Мы спрятались среди блоков бетона – там нам казалось безопасней всего. Только впопыхах мы не сохранили ту партию. Не помню, то ли телефон у меня упал, то ли нажал я что-то не то… Попытки восстановить партию через аппликацию результатов не дали. Позже мы ещё пробовали играть, но та первая ночь обстрелов была особенно богатой на ракеты. Нам то и дело приходилось укрываться в нашем бетонном укреплении. Потом я по памяти пытался восстановить ту партию, но ничего у меня не получилось – порох уже не тот. У меня всегда была феноменальная память. В школе, бывало, гляну в текст прямо перед уроком истории или литературы, и запоминал стих или рассказ о каком-нибудь историческом событии. А теперь не могу вспомнить всех имён одноклассников. До смешного доходит – совсем недавно пытался и не смог вспомнить имя девушки, в которую был страстно влюблён к концу школы… Не знаю, от чего так: то ли возраст, то ли это у меня после тех обстрелов. А может, мы забываем потому, что сама наша память беспощадно стирает всё то, что человеку кажется уже не нужным? А что касается моего противника, то он на мою просьбу попытаться восстановить ту партию по памяти, только рукой махнул, как и на свою жизнь. Одарённый вроде бы человек, а к себе, к жизни и к своему дару относился совершенно бездарно. Вскоре он запил – запои у него были довольно частые, а потом, говорят, дочь отправила его в клинику для алкоголиков. Но он оттуда сбежал, и с тех пор его никто больше не видел. Поэтому, как сложилась его жизнь дальше, не знаю. А партия та так и осталась недоигранной, да к тому же ещё и бесследно пропавшей. Жаль……………

* * *

А вот из моих личных впечатлений больше всего запомнился эпизод с соседскими детьми, жившими в квартире за стенкой. Однажды, во время сирены, я услышал плач этих детей: не еврейских, а арабских, живущих в Израиле. Плакали арабские дети точно так же, как и еврейские. Только говорили они на другом языке. Во всём остальном они были точно такими же детьми, как еврейские, русские, эритрейские, филлипинские или любые другие дети на нашей земле: играли, ссорились, мирились… И ракет они боялись точно так же, как и все дети. В наш многоквартирный дом они вселились годом раньше. Когда они вселялись, я всё не мог вспомнить, кого они мне напоминают. Пока мужчины затаскивали в квартиру мебель и вещи, женщина, окружённая детьми, сидела на скамейке перед домом.
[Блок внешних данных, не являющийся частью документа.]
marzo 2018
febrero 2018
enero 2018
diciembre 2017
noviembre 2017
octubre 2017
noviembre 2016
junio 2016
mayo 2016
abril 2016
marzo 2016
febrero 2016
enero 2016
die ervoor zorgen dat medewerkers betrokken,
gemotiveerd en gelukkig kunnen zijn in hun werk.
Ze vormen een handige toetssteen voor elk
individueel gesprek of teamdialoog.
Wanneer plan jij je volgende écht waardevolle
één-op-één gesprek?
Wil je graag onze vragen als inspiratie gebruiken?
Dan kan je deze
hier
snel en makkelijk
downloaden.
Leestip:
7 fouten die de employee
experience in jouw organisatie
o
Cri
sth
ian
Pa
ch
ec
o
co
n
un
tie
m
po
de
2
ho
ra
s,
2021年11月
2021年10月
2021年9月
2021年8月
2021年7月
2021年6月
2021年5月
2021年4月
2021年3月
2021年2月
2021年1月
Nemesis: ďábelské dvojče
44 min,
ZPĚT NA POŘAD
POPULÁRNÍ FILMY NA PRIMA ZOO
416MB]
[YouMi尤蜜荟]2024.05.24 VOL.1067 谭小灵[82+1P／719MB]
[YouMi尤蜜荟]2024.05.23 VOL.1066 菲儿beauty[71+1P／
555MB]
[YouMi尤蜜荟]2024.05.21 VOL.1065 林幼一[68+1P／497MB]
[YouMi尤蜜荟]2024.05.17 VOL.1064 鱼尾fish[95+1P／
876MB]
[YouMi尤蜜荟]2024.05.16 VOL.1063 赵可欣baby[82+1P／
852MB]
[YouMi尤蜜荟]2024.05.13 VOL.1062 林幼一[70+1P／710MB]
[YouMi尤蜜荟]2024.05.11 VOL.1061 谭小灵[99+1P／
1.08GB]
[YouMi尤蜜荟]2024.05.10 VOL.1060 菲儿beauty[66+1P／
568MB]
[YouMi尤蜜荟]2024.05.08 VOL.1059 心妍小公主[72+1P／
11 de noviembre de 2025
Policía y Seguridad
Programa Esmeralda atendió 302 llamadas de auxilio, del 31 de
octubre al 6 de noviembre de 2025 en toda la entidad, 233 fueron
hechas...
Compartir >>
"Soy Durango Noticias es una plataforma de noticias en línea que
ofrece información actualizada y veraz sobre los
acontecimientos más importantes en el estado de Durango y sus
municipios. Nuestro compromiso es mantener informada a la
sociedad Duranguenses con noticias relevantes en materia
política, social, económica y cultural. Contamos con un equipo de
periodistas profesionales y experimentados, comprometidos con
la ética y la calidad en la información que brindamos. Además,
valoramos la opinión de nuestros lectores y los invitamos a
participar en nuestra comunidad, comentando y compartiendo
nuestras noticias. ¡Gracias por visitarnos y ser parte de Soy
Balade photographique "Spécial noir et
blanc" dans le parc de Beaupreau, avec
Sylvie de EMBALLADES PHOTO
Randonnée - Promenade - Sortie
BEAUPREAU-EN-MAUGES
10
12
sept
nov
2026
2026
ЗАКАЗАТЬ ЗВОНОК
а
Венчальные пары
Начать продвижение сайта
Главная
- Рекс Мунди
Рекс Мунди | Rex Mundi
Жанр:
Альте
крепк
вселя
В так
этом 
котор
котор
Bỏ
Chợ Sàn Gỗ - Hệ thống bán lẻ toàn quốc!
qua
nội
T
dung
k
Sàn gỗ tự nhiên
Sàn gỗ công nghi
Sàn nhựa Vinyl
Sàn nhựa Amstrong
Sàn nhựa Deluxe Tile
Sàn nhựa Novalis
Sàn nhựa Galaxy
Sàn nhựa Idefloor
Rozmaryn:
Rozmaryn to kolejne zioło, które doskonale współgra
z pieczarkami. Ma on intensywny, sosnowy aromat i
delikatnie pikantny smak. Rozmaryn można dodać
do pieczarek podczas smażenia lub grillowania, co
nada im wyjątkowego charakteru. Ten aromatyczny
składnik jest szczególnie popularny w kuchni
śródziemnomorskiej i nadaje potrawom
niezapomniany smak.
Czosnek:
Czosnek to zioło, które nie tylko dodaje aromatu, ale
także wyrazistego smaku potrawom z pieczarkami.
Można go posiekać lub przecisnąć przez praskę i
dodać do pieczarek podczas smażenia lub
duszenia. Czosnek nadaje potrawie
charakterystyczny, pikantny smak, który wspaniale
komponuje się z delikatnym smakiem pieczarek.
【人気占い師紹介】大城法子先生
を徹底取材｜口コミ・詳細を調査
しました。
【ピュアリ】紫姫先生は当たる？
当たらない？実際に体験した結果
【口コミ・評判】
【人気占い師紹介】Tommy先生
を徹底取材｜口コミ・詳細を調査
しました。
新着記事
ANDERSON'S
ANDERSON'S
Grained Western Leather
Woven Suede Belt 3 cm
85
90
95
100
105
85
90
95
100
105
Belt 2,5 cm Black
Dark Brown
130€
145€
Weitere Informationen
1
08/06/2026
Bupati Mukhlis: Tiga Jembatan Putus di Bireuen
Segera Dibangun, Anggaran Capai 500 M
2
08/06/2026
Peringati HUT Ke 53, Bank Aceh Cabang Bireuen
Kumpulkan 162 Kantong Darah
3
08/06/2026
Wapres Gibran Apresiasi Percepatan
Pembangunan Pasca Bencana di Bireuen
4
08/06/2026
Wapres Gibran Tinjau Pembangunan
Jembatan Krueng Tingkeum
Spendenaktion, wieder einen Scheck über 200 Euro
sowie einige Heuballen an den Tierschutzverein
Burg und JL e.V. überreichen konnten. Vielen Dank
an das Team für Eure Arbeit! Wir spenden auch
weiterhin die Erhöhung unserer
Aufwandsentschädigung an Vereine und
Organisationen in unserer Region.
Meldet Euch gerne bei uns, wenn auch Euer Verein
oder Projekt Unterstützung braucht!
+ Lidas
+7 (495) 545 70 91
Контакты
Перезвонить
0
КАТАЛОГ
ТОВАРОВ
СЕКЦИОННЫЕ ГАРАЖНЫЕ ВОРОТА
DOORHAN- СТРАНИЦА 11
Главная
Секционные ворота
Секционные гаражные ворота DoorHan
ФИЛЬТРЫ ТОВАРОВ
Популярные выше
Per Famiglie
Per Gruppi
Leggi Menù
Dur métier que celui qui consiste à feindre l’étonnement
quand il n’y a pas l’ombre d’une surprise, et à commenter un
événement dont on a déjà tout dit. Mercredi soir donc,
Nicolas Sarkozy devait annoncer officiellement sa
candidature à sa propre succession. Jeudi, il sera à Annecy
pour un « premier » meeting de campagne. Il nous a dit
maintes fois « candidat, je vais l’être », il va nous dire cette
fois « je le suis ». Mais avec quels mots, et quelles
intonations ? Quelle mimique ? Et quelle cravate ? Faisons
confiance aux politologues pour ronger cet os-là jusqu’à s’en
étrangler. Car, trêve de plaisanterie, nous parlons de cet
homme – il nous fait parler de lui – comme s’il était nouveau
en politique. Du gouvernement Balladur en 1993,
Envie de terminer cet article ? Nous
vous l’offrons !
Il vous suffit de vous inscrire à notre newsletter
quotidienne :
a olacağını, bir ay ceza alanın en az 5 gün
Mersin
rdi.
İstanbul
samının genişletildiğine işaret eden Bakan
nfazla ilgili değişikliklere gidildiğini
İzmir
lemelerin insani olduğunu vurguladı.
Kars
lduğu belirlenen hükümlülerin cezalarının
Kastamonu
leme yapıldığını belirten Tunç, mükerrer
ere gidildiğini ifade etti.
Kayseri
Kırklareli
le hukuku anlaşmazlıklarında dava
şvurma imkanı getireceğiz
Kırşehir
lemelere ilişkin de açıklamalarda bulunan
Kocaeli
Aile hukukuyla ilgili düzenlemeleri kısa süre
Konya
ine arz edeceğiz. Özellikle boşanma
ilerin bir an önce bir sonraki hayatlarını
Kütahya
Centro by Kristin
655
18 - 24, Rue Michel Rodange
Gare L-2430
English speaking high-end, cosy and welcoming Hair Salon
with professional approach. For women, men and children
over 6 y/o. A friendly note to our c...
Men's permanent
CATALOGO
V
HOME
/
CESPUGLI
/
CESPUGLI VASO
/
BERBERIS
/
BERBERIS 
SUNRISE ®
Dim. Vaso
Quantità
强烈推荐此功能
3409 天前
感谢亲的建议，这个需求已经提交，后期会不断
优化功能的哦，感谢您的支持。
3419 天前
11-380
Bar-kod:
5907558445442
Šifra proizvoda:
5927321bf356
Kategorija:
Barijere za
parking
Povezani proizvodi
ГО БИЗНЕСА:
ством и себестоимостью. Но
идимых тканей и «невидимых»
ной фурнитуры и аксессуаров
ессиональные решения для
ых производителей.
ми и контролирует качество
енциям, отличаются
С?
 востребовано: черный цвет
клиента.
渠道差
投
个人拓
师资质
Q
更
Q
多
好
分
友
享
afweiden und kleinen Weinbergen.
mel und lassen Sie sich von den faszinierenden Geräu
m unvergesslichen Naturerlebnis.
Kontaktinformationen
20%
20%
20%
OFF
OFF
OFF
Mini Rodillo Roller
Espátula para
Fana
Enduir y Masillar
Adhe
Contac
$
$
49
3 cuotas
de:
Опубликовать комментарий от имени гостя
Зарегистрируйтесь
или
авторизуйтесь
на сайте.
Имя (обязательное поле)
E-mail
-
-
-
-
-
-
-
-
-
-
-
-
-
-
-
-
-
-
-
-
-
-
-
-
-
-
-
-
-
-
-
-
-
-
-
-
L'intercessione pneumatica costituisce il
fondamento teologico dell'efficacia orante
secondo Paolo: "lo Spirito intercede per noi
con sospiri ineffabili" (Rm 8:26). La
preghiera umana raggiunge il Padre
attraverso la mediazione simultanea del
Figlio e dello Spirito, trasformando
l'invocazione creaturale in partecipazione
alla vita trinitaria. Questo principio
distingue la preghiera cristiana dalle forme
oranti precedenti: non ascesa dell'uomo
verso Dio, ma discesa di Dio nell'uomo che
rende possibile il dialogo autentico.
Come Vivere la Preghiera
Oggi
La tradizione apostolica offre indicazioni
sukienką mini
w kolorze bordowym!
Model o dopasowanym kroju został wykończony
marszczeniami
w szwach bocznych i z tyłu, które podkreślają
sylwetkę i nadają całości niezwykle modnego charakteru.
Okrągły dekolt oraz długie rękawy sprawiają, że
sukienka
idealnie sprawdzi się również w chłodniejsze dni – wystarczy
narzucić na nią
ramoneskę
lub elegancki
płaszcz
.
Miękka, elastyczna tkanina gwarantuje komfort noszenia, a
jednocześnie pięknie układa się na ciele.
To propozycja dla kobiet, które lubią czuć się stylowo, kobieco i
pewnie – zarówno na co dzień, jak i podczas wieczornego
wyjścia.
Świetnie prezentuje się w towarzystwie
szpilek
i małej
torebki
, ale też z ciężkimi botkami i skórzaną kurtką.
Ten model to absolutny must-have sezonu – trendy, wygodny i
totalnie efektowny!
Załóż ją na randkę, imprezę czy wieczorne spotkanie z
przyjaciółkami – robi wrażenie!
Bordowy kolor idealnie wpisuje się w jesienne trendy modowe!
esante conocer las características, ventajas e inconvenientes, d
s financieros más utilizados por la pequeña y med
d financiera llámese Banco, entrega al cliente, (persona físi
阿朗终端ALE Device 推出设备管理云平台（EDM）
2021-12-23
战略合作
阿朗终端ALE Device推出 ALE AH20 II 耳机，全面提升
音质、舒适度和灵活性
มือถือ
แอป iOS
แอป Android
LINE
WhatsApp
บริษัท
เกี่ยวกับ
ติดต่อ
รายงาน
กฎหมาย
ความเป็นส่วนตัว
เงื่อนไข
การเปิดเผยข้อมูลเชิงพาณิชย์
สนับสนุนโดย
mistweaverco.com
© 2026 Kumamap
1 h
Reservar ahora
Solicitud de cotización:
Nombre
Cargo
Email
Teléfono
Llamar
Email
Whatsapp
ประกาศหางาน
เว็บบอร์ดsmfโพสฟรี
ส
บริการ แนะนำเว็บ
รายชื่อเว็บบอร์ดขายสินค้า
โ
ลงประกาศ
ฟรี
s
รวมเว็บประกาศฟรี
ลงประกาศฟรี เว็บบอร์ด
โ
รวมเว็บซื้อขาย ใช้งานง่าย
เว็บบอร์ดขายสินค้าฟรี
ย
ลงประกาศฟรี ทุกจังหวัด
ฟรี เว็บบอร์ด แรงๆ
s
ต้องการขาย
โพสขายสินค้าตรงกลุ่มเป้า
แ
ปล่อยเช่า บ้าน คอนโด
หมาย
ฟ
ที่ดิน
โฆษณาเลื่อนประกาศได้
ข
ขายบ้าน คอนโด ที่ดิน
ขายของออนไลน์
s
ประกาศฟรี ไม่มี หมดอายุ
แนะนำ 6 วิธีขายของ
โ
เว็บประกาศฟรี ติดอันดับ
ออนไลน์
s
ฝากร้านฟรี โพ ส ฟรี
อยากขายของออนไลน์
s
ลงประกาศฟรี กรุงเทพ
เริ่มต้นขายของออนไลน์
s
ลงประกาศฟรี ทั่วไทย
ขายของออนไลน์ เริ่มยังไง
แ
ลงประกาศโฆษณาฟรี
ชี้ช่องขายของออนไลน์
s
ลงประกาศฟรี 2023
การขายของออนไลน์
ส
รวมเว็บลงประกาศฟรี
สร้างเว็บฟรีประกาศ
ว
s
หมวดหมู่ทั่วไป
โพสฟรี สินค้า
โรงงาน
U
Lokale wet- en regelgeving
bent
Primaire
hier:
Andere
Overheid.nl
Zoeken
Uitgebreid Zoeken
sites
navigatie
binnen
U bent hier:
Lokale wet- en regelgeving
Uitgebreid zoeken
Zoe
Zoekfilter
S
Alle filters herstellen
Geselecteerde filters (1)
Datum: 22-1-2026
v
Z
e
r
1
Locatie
На руках у неё был грудной ребёнок. Она улыбалась, но как-то настороженно. Детей было восемь, а может, и десять: я так и не смог их всех сосчитать, потому что младшие – сыновья – всё время находили себе какое-нибудь важное занятие, отбегали от матери, но потом всё равно возвращались к ней. Те, что постарше, – девочки – от матери не отходили и глядели на обитателей дома вопросительно. Потом я всё-таки вспомнил, кого они напомнили мне: старые фотографии, на которых запечатлена семья моего деда – его мама и одиннадцать её детей. Дед – самый младший из детей – ещё на руках у матери. Этой фотографии без малого сто лет. Годом раньше погиб мой прадед – рабочий на местном заводе. Он погиб вместе с другими рабочими, защищая город от петлюровских банд. Его место и на заводе, и в ЧОНе – части особого назначения или, как их еще называли, коммунистической дружине, созданной для защиты местечка от петлюровских банд, – заняли старшие сыновья… Сейчас от той большой дружной семьи уже почти никого не осталось: старшее поколение прошло войну, и вернулись не все. После войны семьи стали малогабаритными, жизнь разбросала наших сначала по всему Союзу, а потом и по всему миру. И вот уже правнуки не знают русского точно так же, как мы, внуки, не знали или, в лучшем случае, едва понимали идиш. Те ракетные обстрелы мы пережили все вместе: евреи и арабы, русские, китайцы, эритрейцы…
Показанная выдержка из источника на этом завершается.